= AIM OF THE EXERCISE =
Format all of the text from the records below as a JSON list of strings, one string per line, with blank lines skipped. Leave the pictures out of the answer.

Page images and the text extracted from them
= = = = = = =

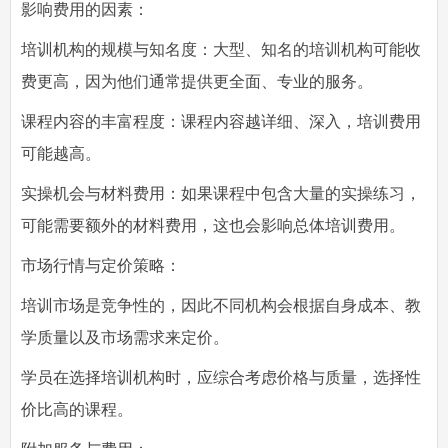
影响费用的因素：
培训机构的规模与知名度：大型、知名的培训机构可能收
费更高，因为他们通常提供更全面、专业的服务。
课程内容的丰富程度：课程内容越详细、深入，培训费用
可能越高。
实操机会与材料费用：如果课程中包含大量的实操练习，
可能需要额外的材料费用，这也会影响总体培训费用。
市场行情与定价策略：
培训市场是竞争性的，因此不同机构会根据自身成本、教
学质量以及市场需求来定价。
学员在选择培训机构时，应综合考虑价格与质量，选择性
价比高的课程。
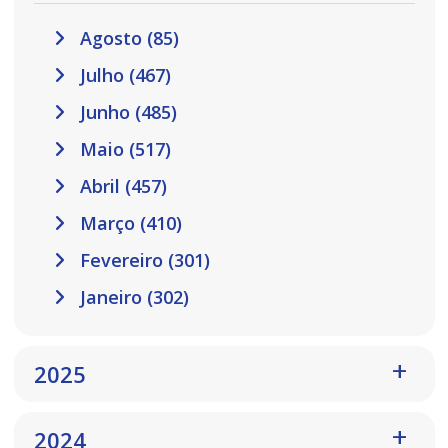
Agosto (85)
Julho (467)
Junho (485)
Maio (517)
Abril (457)
Março (410)
Fevereiro (301)
Janeiro (302)
2025
2024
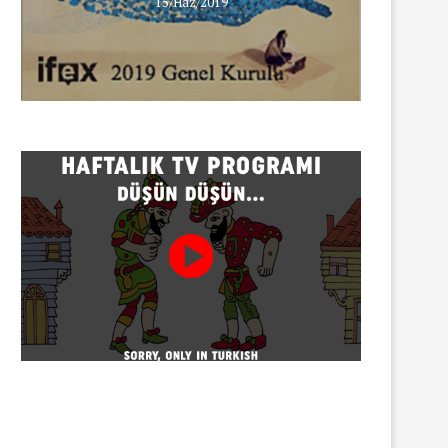
15/Haz/2019
INNEWS’in Türkçe X hesabına
erişim engeli
30/07/2026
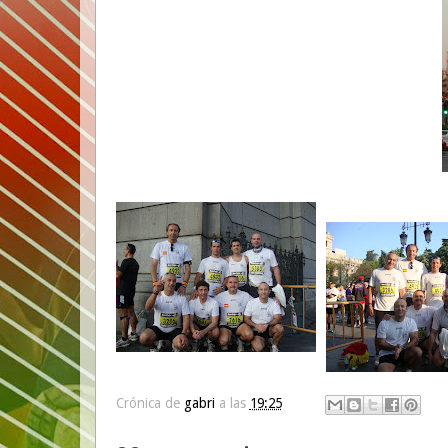
Crónica de
gabri
a las
19:25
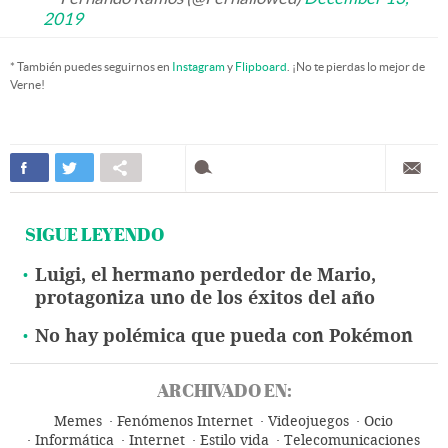
2019
* También puedes seguirnos en
Instagram
y
Flipboard
. ¡No te pierdas lo mejor de
Verne!
SIGUE LEYENDO
Luigi, el hermano perdedor de Mario,
protagoniza uno de los éxitos del año
No hay polémica que pueda con Pokémon
ARCHIVADO EN:
Memes
Fenómenos Internet
Videojuegos
Ocio
Informática
Internet
Estilo vida
Telecomunicaciones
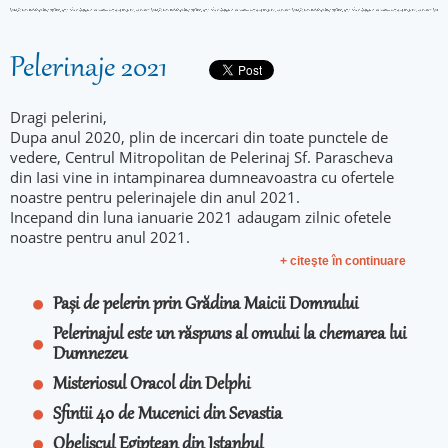
Pelerinaje 2021
Dragi pelerini,
Dupa anul 2020, plin de incercari din toate punctele de
vedere, Centrul Mitropolitan de Pelerinaj Sf. Parascheva
din Iasi vine in intampinarea dumneavoastra cu ofertele
noastre pentru pelerinajele din anul 2021.
Incepand din luna ianuarie 2021 adaugam zilnic ofetele
noastre pentru anul 2021.
+ citeşte în continuare
Pași de pelerin prin Grădina Maicii Domnului
Pelerinajul este un răspuns al omului la chemarea lui
Dumnezeu
Misteriosul Oracol din Delphi
Sfintii 40 de Mucenici din Sevastia
Obeliscul Egiptean din Istanbul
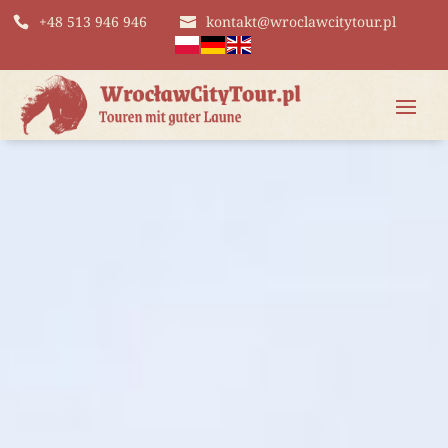
+48 513 946 946
kontakt@wroclawcitytour.pl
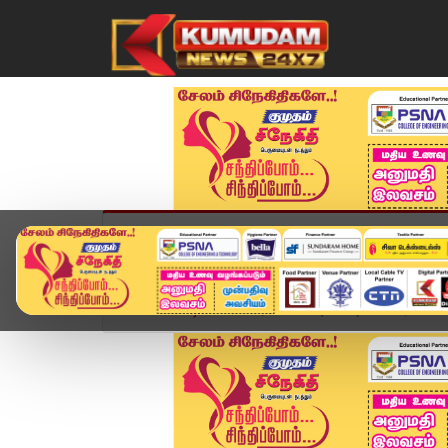
முகப்பு
விளையாட்டு
அண்மை
தமிழ்நாட
Home
வீடியோ ஸ்டோரி
வாயு கசிவு விவகாரம்: FIR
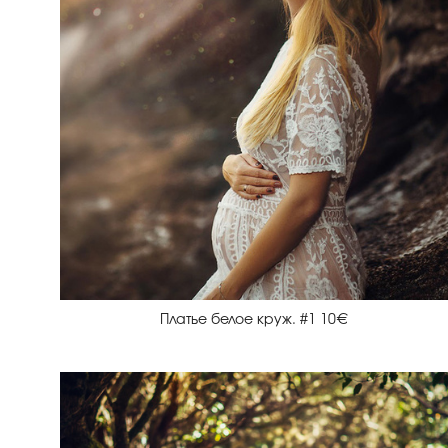
Платье белое круж. #1 10€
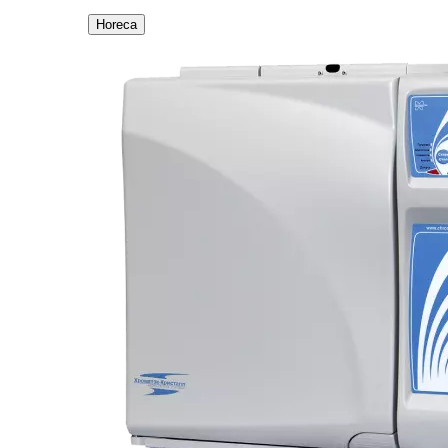
Horeca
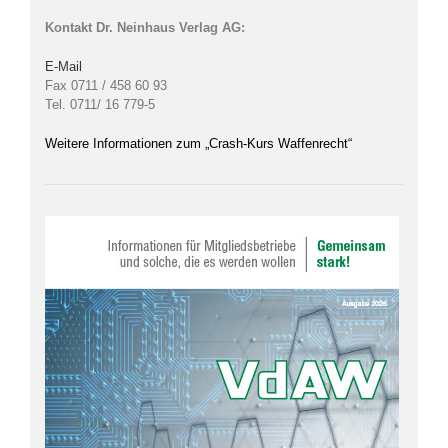
Kontakt Dr. Neinhaus Verlag AG:
E-Mail
Fax 0711 / 458 60 93
Tel. 0711/ 16 779-5
Weitere Informationen zum „Crash-Kurs Waffenrecht“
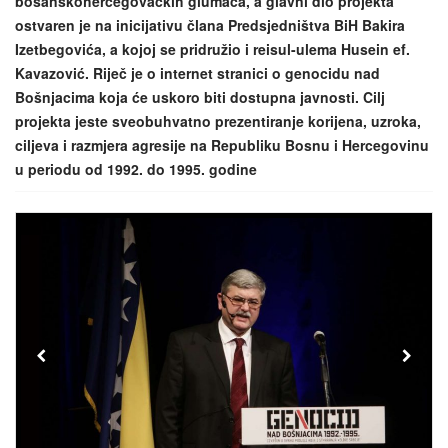
bosanskohercegovačkih glumaca, a glavni dio projekta
ostvaren je na inicijativu člana Predsjedništva BiH Bakira
Izetbegovića, a kojoj se pridružio i reisul-ulema Husein ef.
Kavazović. Riječ je o internet stranici o genocidu nad
Bošnjacima koja će uskoro biti dostupna javnosti. Cilj
projekta jeste sveobuhvatno prezentiranje korijena, uzroka,
ciljeva i razmjera agresije na Republiku Bosnu i Hercegovinu
u periodu od 1992. do 1995. godine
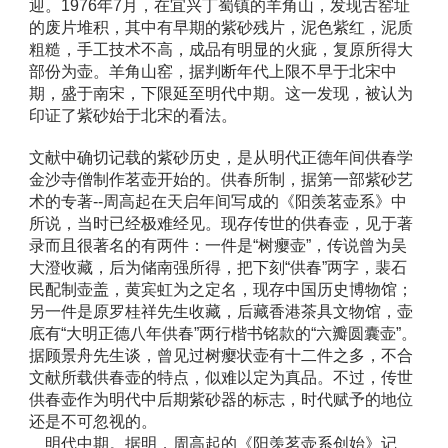
迎。1976年7月，在宜兴丁蜀镇的羊角山，发现古窑址
的废片堆积，其中有早期的紫砂残片，泥色紫红，泥质
粗糙，手工技术不高，成品有明显的火疵，复原所得大
部份为壶。羊角山窑，据判断年代上限不早于北宋中
期，盛于南宋，下限延至明代中期。这一发现，被认为
印证了紫砂始于北宋的看法。 
文献中确切记载的紫砂历史，是从明代正德年间供春学
金沙寺僧制作茗壶开始的。供春所制，据第一部紫砂艺
术的专著--周高起在天启年间写成的《阳羡茗壶系》中
所说，当时已经极难经见。现存传世的供春壶，见于著
录而且很著名的有两件：一件是“树瘿壶”，传说曾为吴
大澄收藏，后为储南强所得，把下刻“供春”两字，裴石
民配制壶盖，黄宾虹为之定名，现存中国历史博物馆；
另一件是原罗桂祥先生收藏，后藏香港茶具文物馆，壶
底有“大明正德八年供春”两行楷书铭款的“六瓣圆囊壶”。
据顾景舟先生谈，曾见过树瘿状壶有十二件之多，不合
文献所载供春壶的特点，似难以定为真品。不过，传世
供春壶作为明代中后期紫砂器的标志，时代赋予的地位
还是不可忽视的。 
　明代中期。据明．周高起的《阳羡茗壶系创始》记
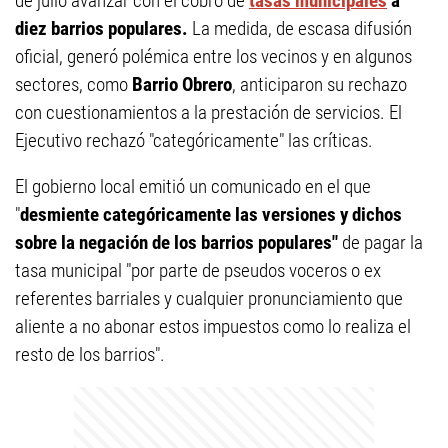
de julio avanzar con el cobro de
tasas municipales
a
diez barrios populares.
La medida, de escasa difusión
oficial, generó polémica entre los vecinos y en algunos
sectores, como
Barrio Obrero
, anticiparon su rechazo
con cuestionamientos a la prestación de servicios. El
Ejecutivo rechazó "categóricamente" las críticas.
El gobierno local emitió un comunicado en el que
"
desmiente categóricamente las versiones y dichos
sobre la negación de los barrios populares"
de pagar la
tasa municipal "por parte de pseudos voceros o ex
referentes barriales y cualquier pronunciamiento que
aliente a no abonar estos impuestos como lo realiza el
resto de los barrios".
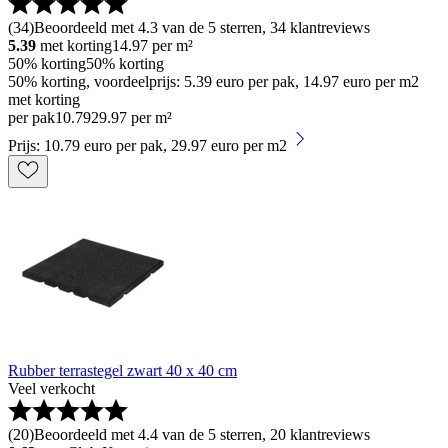
(
34
)
Beoordeeld met 4.3 van de 5 sterren, 34 klantreviews
5.39
met korting
14.97
per m²
50% korting
50% korting
50% korting, voordeelprijs: 5.39 euro per pak, 14.97 euro per m2
met korting
per pak
10
.
79
29.97 per m²
Prijs: 10.79 euro per pak, 29.97 euro per m2
Rubber terrastegel zwart 40 x 40 cm
Veel verkocht
(
20
)
Beoordeeld met 4.4 van de 5 sterren, 20 klantreviews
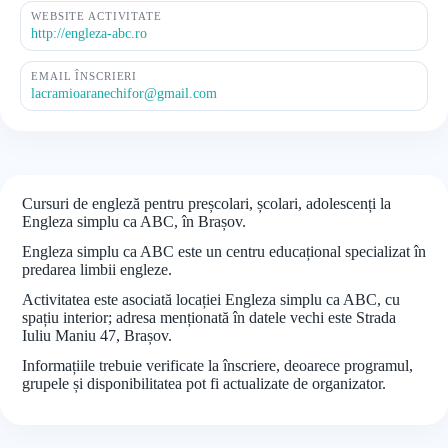
WEBSITE ACTIVITATE
http://engleza-abc.ro
EMAIL ÎNSCRIERI
lacramioaranechifor@gmail.com
Cursuri de engleză pentru preșcolari, școlari, adolescenți la
Engleza simplu ca ABC, în Brașov.
Engleza simplu ca ABC este un centru educațional specializat în
predarea limbii engleze.
Activitatea este asociată locației Engleza simplu ca ABC, cu
spațiu interior; adresa menționată în datele vechi este Strada
Iuliu Maniu 47, Brașov.
Informațiile trebuie verificate la înscriere, deoarece programul,
grupele și disponibilitatea pot fi actualizate de organizator.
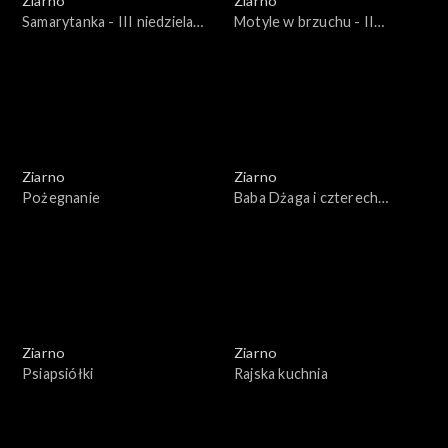
Ziarno
Ziarno
Samarytanka - III niedziela
Motyle w brzuchu - II
Wielkiego postu
niedziela Wielkiego Postu
Ziarno
Ziarno
Pożegnanie
Baba Dżaga i czterech
rozbójników
Ziarno
Ziarno
Psiapsiółki
Rajska kuchnia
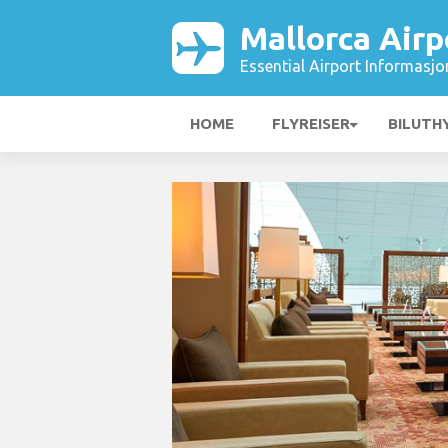
Mallorca Airp
Essential Airport Informasjo
HOME
FLYREISER
BILUTH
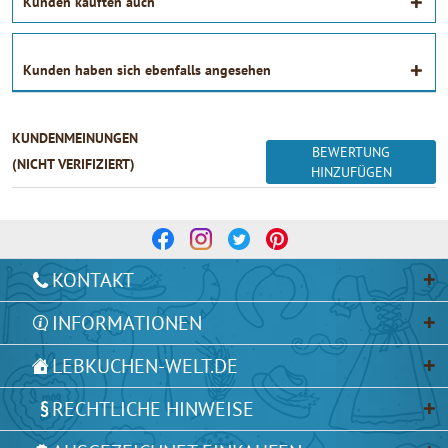
Kunden kauften auch
Kunden haben sich ebenfalls angesehen
KUNDENMEINUNGEN
BEWERTUNG
(NICHT VERIFIZIERT)
HINZUFÜGEN
KONTAKT
INFORMATIONEN
LEBKUCHEN-WELT.DE
RECHTLICHE HINWEISE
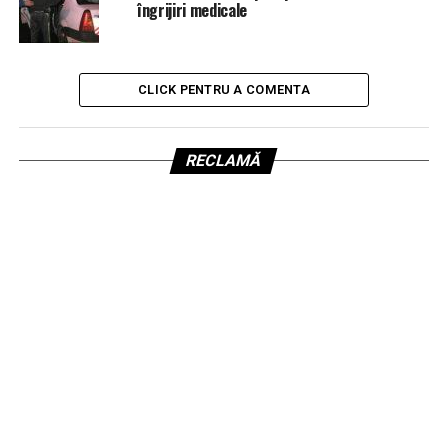
îngrijiri medicale
CLICK PENTRU A COMENTA
RECLAMĂ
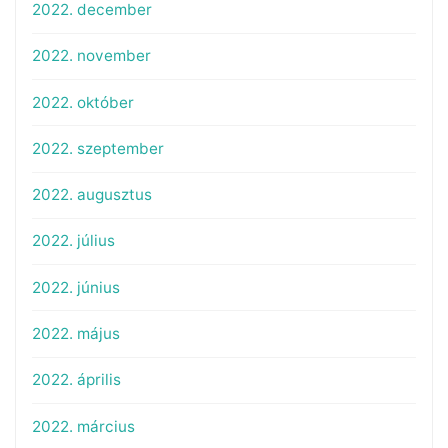
2022. december
2022. november
2022. október
2022. szeptember
2022. augusztus
2022. július
2022. június
2022. május
2022. április
2022. március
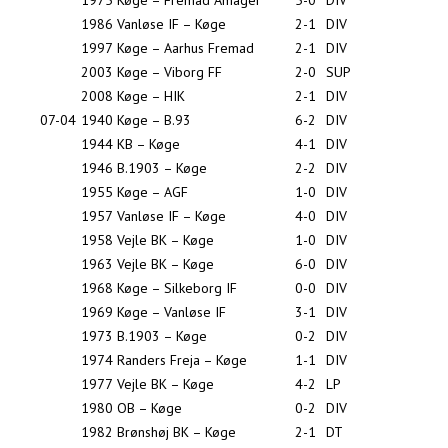
1975
Køge – Fremad Amager
5-0
DIV
1986
Vanløse IF – Køge
2-1
DIV
1997
Køge – Aarhus Fremad
2-1
DIV
2003
Køge – Viborg FF
2-0
SUP
2008
Køge – HIK
2-1
DIV
07-04
1940
Køge – B.93
6-2
DIV
1944
KB – Køge
4-1
DIV
1946
B.1903 – Køge
2-2
DIV
1955
Køge – AGF
1-0
DIV
1957
Vanløse IF – Køge
4-0
DIV
1958
Vejle BK – Køge
1-0
DIV
1963
Vejle BK – Køge
6-0
DIV
1968
Køge – Silkeborg IF
0-0
DIV
1969
Køge – Vanløse IF
3-1
DIV
1973
B.1903 – Køge
0-2
DIV
1974
Randers Freja – Køge
1-1
DIV
1977
Vejle BK – Køge
4-2
LP
1980
OB – Køge
0-2
DIV
1982
Brønshøj BK – Køge
2-1
DT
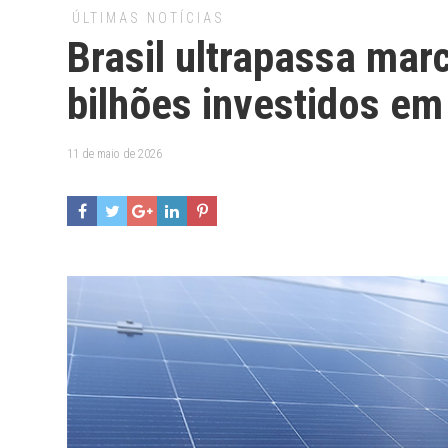
ÚLTIMAS NOTÍCIAS
Brasil ultrapassa mar
bilhões investidos em
11 de maio de 2026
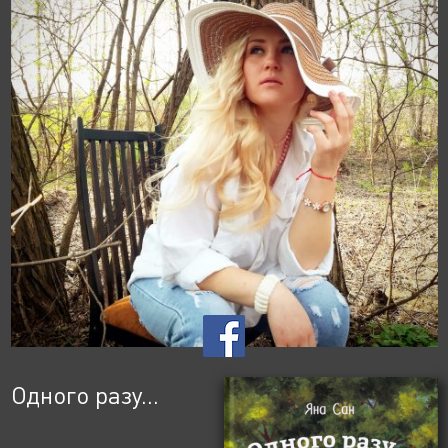
Одного разу…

= = = = = = =

= RESULT =
[
  "影响费用的因素：",
  "培训机构的规模与知名度：大型、知名的培训机构可能收",
  "费更高，因为他们通常提供更全面、专业的服务。",
  "课程内容的丰富程度：课程内容越详细、深入，培训费用",
  "可能越高。",
  "实操机会与材料费用：如果课程中包含大量的实操练习，",
  "可能需要额外的材料费用，这也会影响总体培训费用。",
  "市场行情与定价策略：",
  "培训市场是竞争性的，因此不同机构会根据自身成本、教",
  "学质量以及市场需求来定价。",
  "学员在选择培训机构时，应综合考虑价格与质量，选择性",
  "价比高的课程。",
  "Agosto (85)",
  "Julho (467)",
  "Junho (485)",
  "Maio (517)",
  "Abril (457)",
  "Março (410)",
  "Fevereiro (301)",
  "Janeiro (302)",
  "2025",
  "2024",
  "15/Haz/2019",
  "INNEWS’in Türkçe X hesabına",
  "erişim engeli",
  "30/07/2026",
  "Crónica de",
  "gabri",
  "a las",
  "19:25",
  "2019",
  "* También puedes seguirnos en",
  "Instagram",
  "y",
  "Flipboard",
  ". ¡No te pierdas lo mejor de",
  "Verne!",
  "SIGUE LEYENDO",
  "Luigi, el hermano perdedor de Mario,",
  "protagoniza uno de los éxitos del año",
  "No hay polémica que pueda con Pokémon",
  "ARCHIVADO EN:",
  "Memes",
  "Fenómenos Internet",
  "Videojuegos",
  "Ocio",
  "Informática",
  "Internet",
  "Estilo vida",
  "Telecomunicaciones",
  "Pelerinaje 2021",
  "Dragi pelerini,",
  "Dupa anul 2020, plin de incercari din toate punctele de",
  "vedere, Centrul Mitropolitan de Pelerinaj Sf. Parascheva",
  "din Iasi vine in intampinarea dumneavoastra cu ofertele",
  "noastre pentru pelerinajele din anul 2021.",
  "Incepand din luna ianuarie 2021 adaugam zilnic ofetele",
  "noastre pentru anul 2021.",
  "+ citeşte în continuare",
  "Pași de pelerin prin Grădina Maicii Domnului",
  "Pelerinajul este un răspuns al omului la chemarea lui",
  "Dumnezeu",
  "Misteriosul Oracol din Delphi",
  "Sfintii 40 de Mucenici din Sevastia",
  "Obeliscul Egiptean din Istanbul",
  "+48 513 946 946",
  "kontakt@wroclawcitytour.pl",
  "முகப்பு",
  "விளையாட்டு",
  "அண்மை",
  "தமிழ்நாட",
  "Home",
  "வீடியோ ஸ்டோரி",
  "வாயு கசிவு விவகாரம்: FIR",
  "Платье белое круж. #1 10€",
  "Horeca",
  "Kontakt Dr. Neinhaus Verlag AG:",
  "E-Mail",
  "Fax 0711 / 458 60 93",
  "Tel. 0711/ 16 779-5",
  "Weitere Informationen zum „Crash-Kurs Waffenrecht“",
  "bosanskohercegovačkih glumaca, a glavni dio projekta",
  "ostvaren je na inicijativu člana Predsjedništva BiH Bakira",
  "Izetbegovića, a kojoj se pridružio i reisul-ulema Husein ef.",
  "Kavazović. Riječ je o internet stranici o genocidu nad",
  "Bošnjacima koja će uskoro biti dostupna javnosti. Cilj",
  "projekta jeste sveobuhvatno prezentiranje korijena, uzroka,",
  "ciljeva i razmjera agresije na Republiku Bosnu i Hercegovinu",
  "u periodu od 1992. do 1995. godine",
  "迎。1976年7月，在宜兴丁蜀镇的羊角山，发现古窑址",
  "的废片堆积，其中有早期的紫砂残片，泥色紫红，泥质",
  "粗糙，手工技术不高，成品有明显的火疵，复原所得大",
  "部份为壶。羊角山窑，据判断年代上限不早于北宋中",
  "期，盛于南宋，下限延至明代中期。这一发现，被认为",
  "印证了紫砂始于北宋的看法。 ",
  "文献中确切记载的紫砂历史，是从明代正德年间供春学",
  "金沙寺僧制作茗壶开始的。供春所制，据第一部紫砂艺",
  "术的专著--周高起在天启年间写成的《阳羡茗壶系》中",
  "所说，当时已经极难经见。现存传世的供春壶，见于著",
  "录而且很著名的有两件：一件是“树瘿壶”，传说曾为吴",
  "大澄收藏，后为储南强所得，把下刻“供春”两字，裴石",
  "民配制壶盖，黄宾虹为之定名，现存中国历史博物馆；",
  "另一件是原罗桂祥先生收藏，后藏香港茶具文物馆，壶",
  "底有“大明正德八年供春”两行楷书铭款的“六瓣圆囊壶”。",
  "据顾景舟先生谈，曾见过树瘿状壶有十二件之多，不合",
  "文献所载供春壶的特点，似难以定为真品。不过，传世",
  "供春壶作为明代中后期紫砂器的标志，时代赋予的地位",
  "还是不可忽视的。 ",
  "　明代中期。据明．周高起的《阳羡茗壶系创始》记",
  "de julio avanzar con el cobro de",
  "tasas municipales",
  "a",
  "diez barrios populares.",
  "La medida, de escasa difusión",
  "oficial, generó polémica entre los vecinos y en algunos",
  "sectores, como",
  "Barrio Obrero",
  ", anticiparon su rechazo",
  "con cuestionamientos a la prestación de servicios. El",
  "Ejecutivo rechazó \"categóricamente\" las críticas.",
  "El gobierno local emitió un comunicado en el que",
  "\"",
  "desmiente categóricamente las versiones y dichos",
  "sobre la negación de los barrios populares\"",
  "de pagar la",
  "tasa municipal \"por parte de pseudos voceros o ex",
  "referentes barriales y cualquier pronunciamiento que",
  "aliente a no abonar estos impuestos como lo realiza el",
  "resto de los barrios\".",
  "(",
  "34",
  ")",
  "Beoordeeld met 4.3 van de 5 sterren, 34 klantreviews",
  "5.39",
  "met korting",
  "14.97",
  "per m²",
  "50% korting",
  "50% korting",
  "50% korting, voordeelprijs: 5.39 euro per pak, 14.97 euro per m2",
  "met korting",
  "per pak",
  "10",
  ".",
  "79",
  "29.97 per m²",
  "Prijs: 10.79 euro per pak, 29.97 euro per m2",
  "Rubber terrastegel zwart 40 x 40 cm",
  "Veel verkocht",
  "(",
  "20",
  ")",
  "Beoordeeld met 4.4 van de 5 sterren, 20 klantreviews",
  "WEBSITE ACTIVITATE",
  "http://engleza-abc.ro",
  "EMAIL ÎNSCRIERI",
  "lacramioaranechifor@gmail.com",
  "Cursuri de engleză pentru preșcolari, școlari, adolescenți la",
  "Engleza simplu ca ABC, în Brașov.",
  "Engleza simplu ca ABC este un centru educațional specializat în",
  "predarea limbii engleze.",
  "Activitatea este asociată locației Engleza simplu ca ABC, cu",
  "spațiu interior; adresa menționată în datele vechi este Strada",
  "Iuliu Maniu 47, Brașov.",
  "Informațiile trebuie verificate la înscriere, deoarece programul,",
  "grupele și disponibilitatea pot fi actualizate de organizator.",
  "Ziarno",
  "Ziarno",
  "Samarytanka - III niedziela",
  "Motyle w brzuchu - II",
  "Wielkiego postu",
  "niedziela Wielkiego Postu",
  "Ziarno",
  "Ziarno",
  "Pożegnanie",
  "Baba Dżaga i czterech",
  "rozbójników",
  "Ziarno",
  "Ziarno",
  "Psiapsiółki",
  "Rajska kuchnia",
  "Mallorca Airp",
  "Essential Airport Informasjo",
  "HOME",
  "FLYREISER",
  "BILUTH",
  "Kunden kauften auch",
  "Kunden haben sich ebenfalls angesehen",
  "KUNDENMEINUNGEN",
  "BEWERTUNG",
  "(NICHT VERIFIZIERT)",
  "HINZUFÜGEN",
  "KONTAKT",
  "INFORMATIONEN",
  "LEBKUCHEN-WELT.DE",
  "RECHTLICHE HINWEISE",
  "îngrijiri medicale",
  "CLICK PENTRU A COMENTA",
  "RECLAMĂ",
  "2022. december",
  "2022. november",
  "2022. október",
  "2022. szeptember",
  "2022. augusztus",
  "2022. július",
  "2022. június",
  "2022. május",
  "2022. április",
  "2022. március",
  "1975",
  "Køge – Fremad Amager",
  "5-0",
  "DIV",
  "1986",
  "Vanløse IF – Køge",
  "2-1",
  "DIV",
  "1997",
  "Køge – Aarhus Fremad",
  "2-1",
  "DIV",
  "2003",
  "Køge – Viborg FF",
  "2-0",
  "SUP",
  "2008",
  "Køge – HIK",
  "2-1",
  "DIV",
  "07-04",
  "1940",
  "Køge – B.93",
  "6-2",
  "DIV",
  "1944",
  "KB – Køge",
  "4-1",
  "DIV",
  "1946",
  "B.1903 – Køge",
  "2-2",
  "DIV",
  "1955",
  "Køge – AGF",
  "1-0",
  "DIV",
  "1957",
  "Vanløse IF – Køge",
  "4-0",
  "DIV",
  "1958",
  "Vejle BK – Køge",
  "1-0",
  "DIV",
  "1963",
  "Vejle BK – Køge",
  "6-0",
  "DIV",
  "1968",
  "Køge – Silkeborg IF",
  "0-0",
  "DIV",
  "1969",
  "Køge – Vanløse IF",
  "3-1",
  "DIV",
  "1973",
  "B.1903 – Køge",
  "0-2",
  "DIV",
  "1974",
  "Randers Freja – Køge",
  "1-1",
  "DIV",
  "1977",
  "Vejle BK – Køge",
  "4-2",
  "LP",
  "1980",
  "OB – Køge",
  "0-2",
  "DIV",
  "1982",
  "Brønshøj BK – Køge",
  "2-1",
  "DT",
  "ÚLTIMAS NOTÍCIAS",
  "Brasil ultrapassa mar",
  "bilhões investidos em",
  "11 de maio de 2026",
  "Одного разу…"
]